**ASSIGNMENT**
Read the entries below and pull out each line with the string "upper".

Saved data entries:
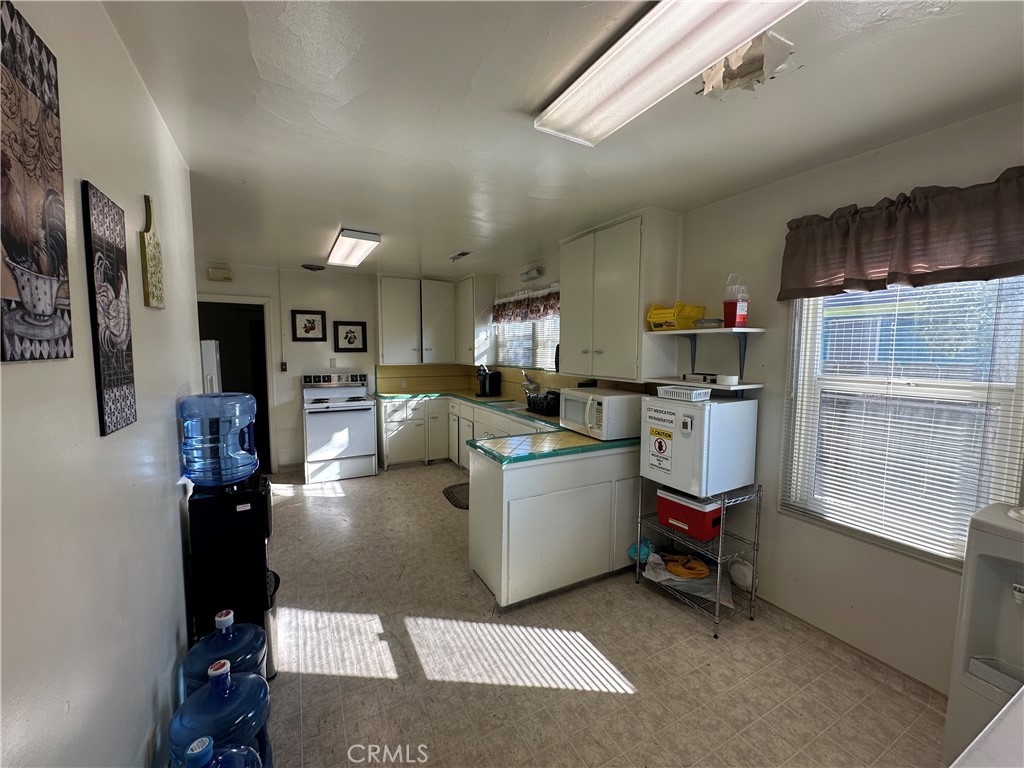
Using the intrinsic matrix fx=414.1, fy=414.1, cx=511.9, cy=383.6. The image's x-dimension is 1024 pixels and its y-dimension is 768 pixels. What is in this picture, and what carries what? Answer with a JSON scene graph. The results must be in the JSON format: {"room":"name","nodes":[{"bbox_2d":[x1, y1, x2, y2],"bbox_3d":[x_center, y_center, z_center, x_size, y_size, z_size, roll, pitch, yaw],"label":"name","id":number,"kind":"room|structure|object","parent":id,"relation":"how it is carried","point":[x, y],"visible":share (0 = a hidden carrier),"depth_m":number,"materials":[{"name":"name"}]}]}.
{"room":"kitchen","nodes":[
{"label":"kitchen","id":0,"kind":"room"},
{"bbox_2d":[0,0,204,767],"bbox_3d":[-0.948,0.250,0.772,0.134,2.495,5.150,-2,6,-28],"label":"left wall","id":1,"kind":"structure","parent":0,"point":[166,513],"depth_m":1.02,"materials":[{"name":"white paint"}]},
{"bbox_2d":[0,1,72,363],"bbox_3d":[-0.863,-0.342,0.715,0.019,0.621,0.338,-2,6,-28],"label":"canvas picture","id":2,"kind":"object","parent":1,"relation":"attached to","point":[7,242],"visible":0.99,"depth_m":0.75},
{"bbox_2d":[82,181,137,436],"bbox_3d":[-1.057,-0.182,1.101,0.017,0.597,0.260,-2,6,-28],"label":"wall art","id":3,"kind":"object","parent":1,"relation":"attached to","point":[109,384],"visible":0.99,"depth_m":1.06,"materials":[{"name":"black fabric"}]},
{"bbox_2d":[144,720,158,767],"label":"wall outlet","id":4,"kind":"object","parent":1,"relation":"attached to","point":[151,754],"visible":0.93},
{"bbox_2d":[139,195,164,310],"bbox_3d":[-1.338,-0.470,1.538,0.021,0.386,0.227,-2,6,-28],"label":"wall decoration","id":5,"kind":"object","parent":1,"relation":"attached to","point":[153,272],"visible":0.99,"depth_m":1.50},
{"bbox_2d":[196,259,464,472],"bbox_3d":[-2.361,-0.177,5.288,3.848,2.462,0.147,-2,6,-28],"label":"back wall","id":6,"kind":"structure","parent":0,"point":[338,319],"depth_m":5.14,"materials":[{"name":"white paint"}]},
{"bbox_2d":[207,267,232,281],"bbox_3d":[-3.240,-1.212,4.591,0.212,0.136,0.049,-2,6,-28],"label":"door chime","id":7,"kind":"object","parent":6,"relation":"attached to","point":[215,269],"visible":0.99,"depth_m":4.57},
{"bbox_2d":[195,296,274,472],"bbox_3d":[-3.330,0.059,4.818,1.027,2.079,0.509,-2,6,-28],"label":"doorway","id":8,"kind":"object","parent":6,"relation":"in","point":[268,429],"visible":0.48,"depth_m":4.91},
{"bbox_2d":[280,361,287,371],"bbox_3d":[-2.770,-0.206,5.022,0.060,0.133,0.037,-2,6,-28],"label":"light switch","id":9,"kind":"object","parent":6,"relation":"attached to","point":[283,364],"visible":0.99,"depth_m":5.01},
{"bbox_2d":[291,309,326,340],"bbox_3d":[-2.483,-0.705,5.053,0.351,0.362,0.027,-2,6,-28],"label":"framed picture","id":10,"kind":"object","parent":6,"relation":"attached to","point":[308,332],"visible":0.98,"depth_m":5.05,"materials":[{"name":"black wood"}]},
{"bbox_2d":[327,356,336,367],"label":"wall outlet","id":11,"kind":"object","parent":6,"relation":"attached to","point":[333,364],"visible":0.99,"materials":[{"name":"beige plastic"}]},
{"bbox_2d":[334,321,367,351],"bbox_3d":[-2.053,-0.595,5.270,0.361,0.376,0.028,-2,6,-28],"label":"framed picture","id":12,"kind":"object","parent":6,"relation":"attached to","point":[346,332],"visible":0.98,"depth_m":5.26,"materials":[{"name":"black wood"}]},
{"bbox_2d":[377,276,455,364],"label":"upper cabinet","id":13,"kind":"object","parent":6,"relation":"attached to","point":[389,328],"visible":0.98,"depth_m":5.40,"materials":[{"name":"white paint"}]},
{"bbox_2d":[101,0,1023,279],"bbox_3d":[-0.410,-1.203,2.490,3.754,0.104,7.436,-2,6,-28],"label":"ceiling","id":14,"kind":"structure","parent":0,"point":[452,237],"depth_m":1.63,"materials":[{"name":"white paint"}]},
{"bbox_2d":[301,263,325,270],"bbox_3d":[-2.294,-1.345,4.788,0.258,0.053,0.250,-2,6,-28],"label":"ceiling vent","id":15,"kind":"object","parent":14,"relation":"attached to","point":[310,267],"visible":0.99,"depth_m":4.72,"materials":[{"name":"black"}]},
{"bbox_2d":[326,228,381,267],"bbox_3d":[-1.488,-1.226,3.796,0.303,0.088,1.165,-2,6,-28],"label":"ceiling light","id":16,"kind":"object","parent":14,"relation":"attached to","point":[340,252],"visible":0.99,"depth_m":3.55,"materials":[{"name":"white plastic"}]},
{"bbox_2d":[449,250,471,260],"bbox_3d":[-0.520,-1.292,4.164,0.147,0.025,0.335,-2,6,-28],"label":"ceiling vent","id":17,"kind":"object","parent":14,"relation":"attached to","point":[458,254],"visible":0.99,"depth_m":4.13,"materials":[{"name":"metal"}]},
{"bbox_2d":[534,0,804,144],"bbox_3d":[0.490,-0.986,1.162,0.291,0.089,1.179,-2,6,-28],"label":"ceiling light","id":18,"kind":"object","parent":14,"relation":"attached to","point":[562,123],"visible":0.98,"depth_m":1.23,"materials":[{"name":"white plastic"}]},
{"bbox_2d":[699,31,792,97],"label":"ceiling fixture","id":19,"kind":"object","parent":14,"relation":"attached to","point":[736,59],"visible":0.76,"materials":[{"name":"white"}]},
{"bbox_2d":[260,463,946,767],"bbox_3d":[-0.560,1.349,2.661,3.673,0.098,7.388,-2,6,-28],"label":"floor","id":20,"kind":"structure","parent":0,"point":[314,508],"depth_m":1.99,"materials":[{"name":"beige tile"}]},
{"bbox_2d":[201,339,221,393],"bbox_3d":[-3.063,0.384,3.746,0.724,1.549,0.664,-2,6,-28],"label":"refrigerator","id":21,"kind":"object","parent":20,"relation":"on","point":[210,349],"visible":0.09,"depth_m":3.63,"materials":[{"name":"white metal"}]},
{"bbox_2d":[174,735,263,767],"bbox_3d":[-0.704,1.097,0.951,0.244,0.609,0.235,-2,6,-28],"label":"water jug","id":22,"kind":"object","parent":20,"relation":"on","point":[204,738],"visible":1,"depth_m":0.95,"materials":[{"name":"blue plastic"}]},
{"bbox_2d":[170,658,271,767],"bbox_3d":[-0.847,1.096,1.217,0.249,0.607,0.235,-2,6,-28],"label":"water jug","id":23,"kind":"object","parent":20,"relation":"on","point":[198,723],"visible":0.74,"depth_m":1.15,"materials":[{"name":"blue plastic"}]},
{"bbox_2d":[182,607,268,693],"bbox_3d":[-1.003,1.089,1.456,0.256,0.628,0.252,-2,6,-28],"label":"water jug","id":24,"kind":"object","parent":20,"relation":"on","point":[200,646],"visible":0.35,"depth_m":1.39,"materials":[{"name":"blue plastic"}]},
{"bbox_2d":[186,474,272,677],"bbox_3d":[-1.251,0.899,1.881,0.296,0.950,0.316,-2,6,-28],"label":"water dispenser","id":25,"kind":"object","parent":20,"relation":"on","point":[249,515],"visible":0.6,"depth_m":1.75,"materials":[{"name":"black plastic"}]},
{"bbox_2d":[177,392,258,487],"bbox_3d":[-1.255,0.233,1.800,0.296,0.379,0.287,-2,6,-28],"label":"water jug","id":26,"kind":"object","parent":25,"relation":"on","point":[191,457],"visible":0.99,"depth_m":1.69,"materials":[{"name":"blue plastic"}]},
{"bbox_2d":[264,568,279,680],"bbox_3d":[-1.241,1.169,1.987,0.258,0.444,0.240,-2,6,-28],"label":"trash can","id":27,"kind":"object","parent":20,"relation":"on","point":[276,581],"visible":0.22,"depth_m":1.95,"materials":[{"name":"metal"}]},
{"bbox_2d":[300,373,377,482],"bbox_3d":[-2.102,0.491,5.020,0.766,1.190,0.731,-2,6,-28],"label":"stove","id":28,"kind":"object","parent":20,"relation":"on","point":[314,459],"visible":0.98,"depth_m":4.80,"materials":[{"name":"white metal"}]},
{"bbox_2d":[442,482,468,508],"bbox_3d":[-0.414,1.153,4.290,0.520,0.014,0.709,-2,6,-28],"label":"floor mat","id":29,"kind":"object","parent":20,"relation":"on","point":[448,493],"visible":0.41,"depth_m":4.29,"materials":[{"name":"carpet"}]},
{"bbox_2d":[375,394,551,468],"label":"base cabinet","id":30,"kind":"object","parent":20,"relation":"on","point":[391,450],"visible":0.3,"depth_m":4.93,"materials":[{"name":"white paint"}]},
{"bbox_2d":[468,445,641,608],"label":"peninsula cabinet","id":31,"kind":"object","parent":20,"relation":"on","point":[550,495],"visible":0.74,"depth_m":2.56,"materials":[{"name":"white paint"}]},
{"bbox_2d":[374,388,640,465],"bbox_3d":[-0.279,0.296,3.975,1.483,0.046,3.167,-2,6,-28],"label":"countertop","id":32,"kind":"structure","parent":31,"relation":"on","point":[488,452],"depth_m":2.80,"materials":[{"name":"green"}]},
{"bbox_2d":[476,366,501,396],"bbox_3d":[-0.311,-0.031,5.251,0.271,0.356,0.244,-2,6,-28],"label":"coffee maker","id":33,"kind":"object","parent":32,"relation":"on","point":[484,386],"visible":1,"depth_m":5.18,"materials":[{"name":"black plastic"}]},
{"bbox_2d":[484,399,531,411],"bbox_3d":[-0.018,0.320,4.430,0.469,0.160,0.729,-2,6,-28],"label":"sink","id":34,"kind":"object","parent":32,"relation":"in","point":[516,407],"visible":0.39,"depth_m":4.60,"materials":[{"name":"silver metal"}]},
{"bbox_2d":[520,370,539,394],"bbox_3d":[0.187,0.019,4.475,0.242,0.314,0.155,-2,6,-28],"label":"faucet","id":35,"kind":"object","parent":32,"relation":"on","point":[528,384],"visible":0.92,"depth_m":4.46,"materials":[{"name":"silver metal"}]},
{"bbox_2d":[526,389,560,415],"bbox_3d":[0.368,0.170,3.968,0.351,0.198,0.467,-2,6,-28],"label":"dish rack","id":36,"kind":"object","parent":32,"relation":"on","point":[539,399],"visible":0.84,"depth_m":3.86,"materials":[{"name":"black plastic"}]},
{"bbox_2d":[559,386,642,439],"bbox_3d":[0.635,0.204,3.006,0.428,0.297,0.513,-2,6,-28],"label":"microwave","id":37,"kind":"object","parent":32,"relation":"on","point":[603,405],"visible":0.94,"depth_m":2.81,"materials":[{"name":"white plastic"}]},
{"bbox_2d":[634,480,760,639],"bbox_3d":[1.106,0.959,2.526,0.414,0.763,0.603,-2,6,-28],"label":"wire shelf","id":38,"kind":"object","parent":20,"relation":"on","point":[717,607],"visible":0.56,"depth_m":2.39,"materials":[{"name":"silver metal"}]},
{"bbox_2d":[629,538,652,562],"bbox_3d":[0.869,1.097,2.750,0.183,0.132,0.154,-2,6,-28],"label":"blue bag","id":39,"kind":"object","parent":38,"relation":"on","point":[632,551],"visible":0.5,"depth_m":2.71,"materials":[{"name":"blue plastic"}]},
{"bbox_2d":[640,550,732,605],"bbox_3d":[1.084,1.179,2.603,0.438,0.164,0.517,-2,6,-28],"label":"plastic bag","id":40,"kind":"object","parent":38,"relation":"on","point":[664,577],"visible":0.56,"depth_m":2.52,"materials":[{"name":"plastic"}]},
{"bbox_2d":[664,554,709,578],"bbox_3d":[1.089,1.130,2.593,0.228,0.069,0.233,-2,6,-28],"label":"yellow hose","id":41,"kind":"object","parent":38,"relation":"on","point":[696,569],"visible":0.99,"depth_m":2.54,"materials":[{"name":"plastic"}]},
{"bbox_2d":[656,486,722,539],"bbox_3d":[1.087,0.748,2.500,0.282,0.219,0.372,-2,6,-28],"label":"red cooler","id":42,"kind":"object","parent":38,"relation":"on","point":[704,513],"visible":0.83,"depth_m":2.38,"materials":[{"name":"red plastic"}]},
{"bbox_2d":[640,393,758,498],"bbox_3d":[1.075,0.335,2.473,0.485,0.530,0.458,-2,6,-28],"label":"mini fridge","id":43,"kind":"object","parent":38,"relation":"on","point":[719,405],"visible":0.94,"depth_m":2.30,"materials":[{"name":"white metal"}]},
{"bbox_2d":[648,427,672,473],"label":"caution sign","id":44,"kind":"object","parent":43,"relation":"attached to","point":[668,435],"visible":0.97,"depth_m":2.39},
{"bbox_2d":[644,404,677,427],"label":"refrigerator label sign","id":45,"kind":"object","parent":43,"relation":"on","point":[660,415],"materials":[{"name":"white paper"}]},
{"bbox_2d":[656,385,710,401],"bbox_3d":[0.986,0.050,2.405,0.182,0.062,0.263,-2,6,-28],"label":"white basket","id":46,"kind":"object","parent":43,"relation":"on","point":[679,390],"visible":0.99,"depth_m":2.34,"materials":[{"name":"white plastic"}]},
{"bbox_2d":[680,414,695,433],"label":"thermometer","id":47,"kind":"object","parent":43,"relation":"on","point":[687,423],"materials":[{"name":"white plastic"}]},
{"bbox_2d":[727,557,755,590],"bbox_3d":[1.372,1.120,2.463,0.097,0.170,0.195,-2,6,-28],"label":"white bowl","id":48,"kind":"object","parent":38,"relation":"on","point":[745,571],"visible":0.85,"depth_m":2.44,"materials":[{"name":"white plastic"}]},
{"bbox_2d":[944,498,1023,765],"bbox_3d":[1.701,0.932,1.330,0.379,1.015,0.363,-2,6,-28],"label":"water dispenser","id":49,"kind":"object","parent":20,"relation":"on","point":[982,569],"visible":0.94,"depth_m":1.37,"materials":[{"name":"white plastic"}]},
{"bbox_2d":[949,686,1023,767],"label":"white table","id":50,"kind":"object","parent":20,"relation":"on","point":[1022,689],"visible":0.98,"depth_m":0.66,"materials":[{"name":"white"}]},
{"bbox_2d":[486,102,1023,696],"bbox_3d":[1.205,0.039,3.036,0.155,2.483,7.275,-2,6,-28],"label":"right wall","id":51,"kind":"structure","parent":0,"point":[883,188],"depth_m":2.18,"materials":[{"name":"paint"}]},
{"bbox_2d":[454,274,495,364],"bbox_3d":[-0.557,-0.830,5.574,0.362,1.112,0.680,-2,6,-28],"label":"upper cabinet","id":52,"kind":"object","parent":51,"relation":"attached to","point":[467,289],"visible":0.89,"depth_m":5.32,"materials":[{"name":"white paint"}]},
{"bbox_2d":[377,363,652,400],"bbox_3d":[-0.192,0.051,4.253,1.591,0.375,2.964,-2,6,-28],"label":"tile backsplash","id":53,"kind":"structure","parent":51,"relation":"attached to","point":[397,373],"depth_m":5.42,"materials":[{"name":"tile"}]},
{"bbox_2d":[492,285,559,324],"bbox_3d":[0.183,-0.858,4.526,0.133,0.347,1.585,-2,6,-28],"label":"window valance","id":54,"kind":"object","parent":51,"relation":"attached to","point":[552,306],"visible":0.67,"depth_m":4.54,"materials":[{"name":"fabric"}]},
{"bbox_2d":[493,312,558,369],"bbox_3d":[0.219,-0.563,4.690,0.095,0.830,1.630,-2,6,-28],"label":"kitchen window","id":55,"kind":"structure","parent":51,"relation":"in","point":[554,343],"depth_m":4.74,"materials":[{"name":"white"}]},
{"bbox_2d":[519,266,543,282],"bbox_3d":[0.197,-1.182,4.461,0.131,0.110,0.302,-2,6,-28],"label":"wall light","id":56,"kind":"object","parent":51,"relation":"attached to","point":[531,276],"visible":0.99,"depth_m":4.43,"materials":[{"name":"white"}]},
{"bbox_2d":[560,208,683,380],"bbox_3d":[0.758,-0.619,3.169,0.375,1.123,0.926,-2,6,-28],"label":"upper cabinet","id":57,"kind":"object","parent":51,"relation":"attached to","point":[562,325],"visible":0.98,"depth_m":2.90,"materials":[{"name":"white paint"}]},
{"bbox_2d":[648,377,763,394],"bbox_3d":[1.171,0.043,2.537,0.360,0.117,0.552,-2,6,-28],"label":"lower shelf","id":58,"kind":"object","parent":51,"relation":"attached to","point":[740,388],"visible":0.75,"depth_m":2.44,"materials":[{"name":"white"}]},
{"bbox_2d":[715,374,739,385],"bbox_3d":[1.245,-0.025,2.409,0.115,0.050,0.118,-2,6,-28],"label":"container","id":59,"kind":"object","parent":58,"relation":"on","point":[728,379],"visible":0.99,"depth_m":2.37,"materials":[{"name":"white plastic"}]},
{"bbox_2d":[646,326,768,378],"bbox_3d":[1.187,-0.154,2.550,0.333,0.350,0.673,-2,6,-28],"label":"wall shelf","id":60,"kind":"object","parent":51,"relation":"attached to","point":[683,332],"visible":0.99,"depth_m":2.48,"materials":[{"name":"white wood"}]},
{"bbox_2d":[646,302,704,330],"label":"yellow bin","id":61,"kind":"object","parent":60,"relation":"on","point":[651,319],"visible":0.91,"depth_m":2.65,"materials":[{"name":"yellow plastic"}]},
{"bbox_2d":[693,317,723,327],"bbox_3d":[1.227,-0.375,2.595,0.173,0.049,0.175,-2,6,-28],"label":"container","id":62,"kind":"object","parent":60,"relation":"on","point":[709,321],"visible":0.86,"depth_m":2.53,"materials":[{"name":"clear"}]},
{"bbox_2d":[722,273,748,328],"bbox_3d":[1.275,-0.467,2.372,0.119,0.305,0.122,-2,6,-28],"label":"container","id":63,"kind":"object","parent":60,"relation":"on","point":[743,317],"visible":0.99,"depth_m":2.34,"materials":[{"name":"plastic"}]},
{"bbox_2d":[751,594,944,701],"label":"baseboard","id":64,"kind":"structure","parent":51,"relation":"attached to","point":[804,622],"depth_m":2.06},
{"bbox_2d":[777,167,1023,299],"bbox_3d":[1.720,-0.614,1.777,0.151,0.401,1.083,-2,6,-28],"label":"valance","id":65,"kind":"object","parent":51,"relation":"attached to","point":[1012,252],"visible":0.99,"depth_m":1.74,"materials":[{"name":"brown fabric"}]},
{"bbox_2d":[780,276,1023,568],"bbox_3d":[1.815,0.056,1.918,0.111,1.457,0.894,-2,6,-28],"label":"window","id":66,"kind":"structure","parent":51,"relation":"in","point":[840,297],"depth_m":1.94,"materials":[{"name":"white"}]},
{"bbox_2d":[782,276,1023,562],"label":"window blinds","id":67,"kind":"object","parent":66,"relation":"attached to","point":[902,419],"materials":[{"name":"white plastic"}]}
]}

**TASK SOLUTION**
{"bbox_2d":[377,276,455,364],"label":"upper cabinet","id":13,"kind":"object","parent":6,"relation":"attached to","point":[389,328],"visible":0.98,"depth_m":5.40,"materials":[{"name":"white paint"}]},
{"bbox_2d":[454,274,495,364],"bbox_3d":[-0.557,-0.830,5.574,0.362,1.112,0.680,-2,6,-28],"label":"upper cabinet","id":52,"kind":"object","parent":51,"relation":"attached to","point":[467,289],"visible":0.89,"depth_m":5.32,"materials":[{"name":"white paint"}]},
{"bbox_2d":[560,208,683,380],"bbox_3d":[0.758,-0.619,3.169,0.375,1.123,0.926,-2,6,-28],"label":"upper cabinet","id":57,"kind":"object","parent":51,"relation":"attached to","point":[562,325],"visible":0.98,"depth_m":2.90,"materials":[{"name":"white paint"}]},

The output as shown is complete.